--- INPUT DATA Enclosed Below ---
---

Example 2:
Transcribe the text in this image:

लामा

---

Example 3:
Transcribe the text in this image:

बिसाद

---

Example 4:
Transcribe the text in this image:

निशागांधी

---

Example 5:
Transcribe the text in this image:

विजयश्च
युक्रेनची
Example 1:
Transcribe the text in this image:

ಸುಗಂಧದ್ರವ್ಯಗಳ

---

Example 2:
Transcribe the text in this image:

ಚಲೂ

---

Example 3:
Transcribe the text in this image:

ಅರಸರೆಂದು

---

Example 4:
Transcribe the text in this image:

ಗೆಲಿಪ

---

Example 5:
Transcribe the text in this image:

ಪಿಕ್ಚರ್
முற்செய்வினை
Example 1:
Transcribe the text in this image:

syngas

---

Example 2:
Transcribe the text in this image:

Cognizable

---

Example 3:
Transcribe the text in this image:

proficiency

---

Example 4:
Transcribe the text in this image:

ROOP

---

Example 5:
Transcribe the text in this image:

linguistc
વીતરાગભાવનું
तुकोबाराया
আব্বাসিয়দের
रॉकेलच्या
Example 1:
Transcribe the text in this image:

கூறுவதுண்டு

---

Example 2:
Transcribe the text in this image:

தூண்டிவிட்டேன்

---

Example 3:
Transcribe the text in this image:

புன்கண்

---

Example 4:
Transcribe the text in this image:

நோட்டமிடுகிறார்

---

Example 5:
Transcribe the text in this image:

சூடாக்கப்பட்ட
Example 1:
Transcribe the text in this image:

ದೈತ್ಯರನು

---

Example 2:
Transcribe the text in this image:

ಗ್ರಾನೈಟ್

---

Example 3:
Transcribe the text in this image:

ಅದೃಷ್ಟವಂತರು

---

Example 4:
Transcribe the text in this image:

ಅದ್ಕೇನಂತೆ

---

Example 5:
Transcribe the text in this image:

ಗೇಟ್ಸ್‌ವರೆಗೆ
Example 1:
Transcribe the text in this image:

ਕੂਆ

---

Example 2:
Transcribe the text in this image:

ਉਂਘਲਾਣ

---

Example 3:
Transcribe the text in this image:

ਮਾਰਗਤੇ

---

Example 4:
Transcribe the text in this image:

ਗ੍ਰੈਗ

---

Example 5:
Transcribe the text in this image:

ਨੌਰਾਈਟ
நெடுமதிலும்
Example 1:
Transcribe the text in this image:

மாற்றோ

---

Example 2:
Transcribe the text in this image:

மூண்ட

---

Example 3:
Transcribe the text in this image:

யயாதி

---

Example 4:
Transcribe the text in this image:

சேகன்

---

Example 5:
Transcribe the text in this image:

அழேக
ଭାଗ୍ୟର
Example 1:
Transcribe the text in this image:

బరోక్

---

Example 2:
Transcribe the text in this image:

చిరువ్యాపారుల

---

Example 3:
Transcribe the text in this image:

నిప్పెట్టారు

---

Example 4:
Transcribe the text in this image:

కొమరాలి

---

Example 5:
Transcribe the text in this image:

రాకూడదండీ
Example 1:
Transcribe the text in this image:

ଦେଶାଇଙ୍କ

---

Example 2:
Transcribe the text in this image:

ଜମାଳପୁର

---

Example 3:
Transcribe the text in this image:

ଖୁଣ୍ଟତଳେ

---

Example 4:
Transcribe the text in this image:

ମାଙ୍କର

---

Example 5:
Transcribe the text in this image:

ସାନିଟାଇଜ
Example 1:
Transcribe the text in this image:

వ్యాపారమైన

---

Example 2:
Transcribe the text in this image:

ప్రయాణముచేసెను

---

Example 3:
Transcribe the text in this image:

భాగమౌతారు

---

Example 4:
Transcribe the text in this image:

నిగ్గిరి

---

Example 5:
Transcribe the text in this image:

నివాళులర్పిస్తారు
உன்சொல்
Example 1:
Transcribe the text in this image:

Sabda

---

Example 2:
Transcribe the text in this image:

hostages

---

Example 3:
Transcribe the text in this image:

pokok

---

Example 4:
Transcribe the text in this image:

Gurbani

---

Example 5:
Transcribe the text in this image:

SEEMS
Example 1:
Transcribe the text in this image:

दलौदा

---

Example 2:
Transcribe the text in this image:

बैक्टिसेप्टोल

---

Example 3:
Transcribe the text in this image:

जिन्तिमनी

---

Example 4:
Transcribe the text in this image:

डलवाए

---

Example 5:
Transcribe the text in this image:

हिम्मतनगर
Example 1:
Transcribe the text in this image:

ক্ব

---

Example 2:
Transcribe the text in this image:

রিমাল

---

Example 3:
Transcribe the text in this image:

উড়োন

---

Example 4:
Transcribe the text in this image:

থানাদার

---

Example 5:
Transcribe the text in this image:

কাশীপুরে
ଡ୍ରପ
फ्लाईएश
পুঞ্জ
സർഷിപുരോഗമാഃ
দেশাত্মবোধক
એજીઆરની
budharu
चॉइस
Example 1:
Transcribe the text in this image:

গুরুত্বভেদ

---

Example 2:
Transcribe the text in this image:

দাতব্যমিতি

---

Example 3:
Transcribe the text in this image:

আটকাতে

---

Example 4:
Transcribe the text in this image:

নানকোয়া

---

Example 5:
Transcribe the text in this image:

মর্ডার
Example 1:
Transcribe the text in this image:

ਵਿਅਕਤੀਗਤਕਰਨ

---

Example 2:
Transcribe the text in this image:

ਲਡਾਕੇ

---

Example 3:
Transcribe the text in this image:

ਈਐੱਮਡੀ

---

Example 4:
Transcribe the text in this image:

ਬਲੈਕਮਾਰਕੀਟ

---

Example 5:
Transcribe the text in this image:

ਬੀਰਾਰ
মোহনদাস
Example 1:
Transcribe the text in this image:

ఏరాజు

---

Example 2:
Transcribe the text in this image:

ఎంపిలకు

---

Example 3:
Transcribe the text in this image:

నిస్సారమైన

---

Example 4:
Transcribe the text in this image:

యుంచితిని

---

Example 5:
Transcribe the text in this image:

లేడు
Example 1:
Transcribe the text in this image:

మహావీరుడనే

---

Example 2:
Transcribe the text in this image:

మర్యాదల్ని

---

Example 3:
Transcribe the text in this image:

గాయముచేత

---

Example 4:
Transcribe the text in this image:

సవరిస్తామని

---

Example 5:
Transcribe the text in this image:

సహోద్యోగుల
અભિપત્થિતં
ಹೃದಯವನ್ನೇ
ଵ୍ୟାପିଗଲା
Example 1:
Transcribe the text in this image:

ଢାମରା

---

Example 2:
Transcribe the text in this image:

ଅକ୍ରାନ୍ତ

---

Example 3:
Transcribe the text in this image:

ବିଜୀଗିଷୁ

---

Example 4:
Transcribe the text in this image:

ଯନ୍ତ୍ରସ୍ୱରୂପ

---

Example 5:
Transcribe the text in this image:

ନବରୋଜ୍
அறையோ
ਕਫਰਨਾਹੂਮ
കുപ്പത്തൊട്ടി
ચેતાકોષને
--- End of Enclosed INPUT DATA ---
* WORK INSTRUCTIONS: Set down the complete listing once more, exactly as it stands above.

* RESPONSE TO THIS EXERCISE:
---

Example 2:
Transcribe the text in this image:

लामा

---

Example 3:
Transcribe the text in this image:

बिसाद

---

Example 4:
Transcribe the text in this image:

निशागांधी

---

Example 5:
Transcribe the text in this image:

विजयश्च
युक्रेनची
Example 1:
Transcribe the text in this image:

ಸುಗಂಧದ್ರವ್ಯಗಳ

---

Example 2:
Transcribe the text in this image:

ಚಲೂ

---

Example 3:
Transcribe the text in this image:

ಅರಸರೆಂದು

---

Example 4:
Transcribe the text in this image:

ಗೆಲಿಪ

---

Example 5:
Transcribe the text in this image:

ಪಿಕ್ಚರ್
முற்செய்வினை
Example 1:
Transcribe the text in this image:

syngas

---

Example 2:
Transcribe the text in this image:

Cognizable

---

Example 3:
Transcribe the text in this image:

proficiency

---

Example 4:
Transcribe the text in this image:

ROOP

---

Example 5:
Transcribe the text in this image:

linguistc
વીતરાગભાવનું
तुकोबाराया
আব্বাসিয়দের
रॉकेलच्या
Example 1:
Transcribe the text in this image:

கூறுவதுண்டு

---

Example 2:
Transcribe the text in this image:

தூண்டிவிட்டேன்

---

Example 3:
Transcribe the text in this image:

புன்கண்

---

Example 4:
Transcribe the text in this image:

நோட்டமிடுகிறார்

---

Example 5:
Transcribe the text in this image:

சூடாக்கப்பட்ட
Example 1:
Transcribe the text in this image:

ದೈತ್ಯರನು

---

Example 2:
Transcribe the text in this image:

ಗ್ರಾನೈಟ್

---

Example 3:
Transcribe the text in this image:

ಅದೃಷ್ಟವಂತರು

---

Example 4:
Transcribe the text in this image:

ಅದ್ಕೇನಂತೆ

---

Example 5:
Transcribe the text in this image:

ಗೇಟ್ಸ್‌ವರೆಗೆ
Example 1:
Transcribe the text in this image:

ਕੂਆ

---

Example 2:
Transcribe the text in this image:

ਉਂਘਲਾਣ

---

Example 3:
Transcribe the text in this image:

ਮਾਰਗਤੇ

---

Example 4:
Transcribe the text in this image:

ਗ੍ਰੈਗ

---

Example 5:
Transcribe the text in this image:

ਨੌਰਾਈਟ
நெடுமதிலும்
Example 1:
Transcribe the text in this image:

மாற்றோ

---

Example 2:
Transcribe the text in this image:

மூண்ட

---

Example 3:
Transcribe the text in this image:

யயாதி

---

Example 4:
Transcribe the text in this image:

சேகன்

---

Example 5:
Transcribe the text in this image:

அழேக
ଭାଗ୍ୟର
Example 1:
Transcribe the text in this image:

బరోక్

---

Example 2:
Transcribe the text in this image:

చిరువ్యాపారుల

---

Example 3:
Transcribe the text in this image:

నిప్పెట్టారు

---

Example 4:
Transcribe the text in this image:

కొమరాలి

---

Example 5:
Transcribe the text in this image:

రాకూడదండీ
Example 1:
Transcribe the text in this image:

ଦେଶାଇଙ୍କ

---

Example 2:
Transcribe the text in this image:

ଜମାଳପୁର

---

Example 3:
Transcribe the text in this image:

ଖୁଣ୍ଟତଳେ

---

Example 4:
Transcribe the text in this image:

ମାଙ୍କର

---

Example 5:
Transcribe the text in this image:

ସାନିଟାଇଜ
Example 1:
Transcribe the text in this image:

వ్యాపారమైన

---

Example 2:
Transcribe the text in this image:

ప్రయాణముచేసెను

---

Example 3:
Transcribe the text in this image:

భాగమౌతారు

---

Example 4:
Transcribe the text in this image:

నిగ్గిరి

---

Example 5:
Transcribe the text in this image:

నివాళులర్పిస్తారు
உன்சொல்
Example 1:
Transcribe the text in this image:

Sabda

---

Example 2:
Transcribe the text in this image:

hostages

---

Example 3:
Transcribe the text in this image:

pokok

---

Example 4:
Transcribe the text in this image:

Gurbani

---

Example 5:
Transcribe the text in this image:

SEEMS
Example 1:
Transcribe the text in this image:

दलौदा

---

Example 2:
Transcribe the text in this image:

बैक्टिसेप्टोल

---

Example 3:
Transcribe the text in this image:

जिन्तिमनी

---

Example 4:
Transcribe the text in this image:

डलवाए

---

Example 5:
Transcribe the text in this image:

हिम्मतनगर
Example 1:
Transcribe the text in this image:

ক্ব

---

Example 2:
Transcribe the text in this image:

রিমাল

---

Example 3:
Transcribe the text in this image:

উড়োন

---

Example 4:
Transcribe the text in this image:

থানাদার

---

Example 5:
Transcribe the text in this image:

কাশীপুরে
ଡ୍ରପ
फ्लाईएश
পুঞ্জ
സർഷിപുരോഗമാഃ
দেশাত্মবোধক
એજીઆરની
budharu
चॉइस
Example 1:
Transcribe the text in this image:

গুরুত্বভেদ

---

Example 2:
Transcribe the text in this image:

দাতব্যমিতি

---

Example 3:
Transcribe the text in this image:

আটকাতে

---

Example 4:
Transcribe the text in this image:

নানকোয়া

---

Example 5:
Transcribe the text in this image:

মর্ডার
Example 1:
Transcribe the text in this image:

ਵਿਅਕਤੀਗਤਕਰਨ

---

Example 2:
Transcribe the text in this image:

ਲਡਾਕੇ

---

Example 3:
Transcribe the text in this image:

ਈਐੱਮਡੀ

---

Example 4:
Transcribe the text in this image:

ਬਲੈਕਮਾਰਕੀਟ

---

Example 5:
Transcribe the text in this image:

ਬੀਰਾਰ
মোহনদাস
Example 1:
Transcribe the text in this image:

ఏరాజు

---

Example 2:
Transcribe the text in this image:

ఎంపిలకు

---

Example 3:
Transcribe the text in this image:

నిస్సారమైన

---

Example 4:
Transcribe the text in this image:

యుంచితిని

---

Example 5:
Transcribe the text in this image:

లేడు
Example 1:
Transcribe the text in this image:

మహావీరుడనే

---

Example 2:
Transcribe the text in this image:

మర్యాదల్ని

---

Example 3:
Transcribe the text in this image:

గాయముచేత

---

Example 4:
Transcribe the text in this image:

సవరిస్తామని

---

Example 5:
Transcribe the text in this image:

సహోద్యోగుల
અભિપત્થિતં
ಹೃದಯವನ್ನೇ
ଵ୍ୟାପିଗଲା
Example 1:
Transcribe the text in this image:

ଢାମରା

---

Example 2:
Transcribe the text in this image:

ଅକ୍ରାନ୍ତ

---

Example 3:
Transcribe the text in this image:

ବିଜୀଗିଷୁ

---

Example 4:
Transcribe the text in this image:

ଯନ୍ତ୍ରସ୍ୱରୂପ

---

Example 5:
Transcribe the text in this image:

ନବରୋଜ୍
அறையோ
ਕਫਰਨਾਹੂਮ
കുപ്പത്തൊട്ടി
ચેતાકોષને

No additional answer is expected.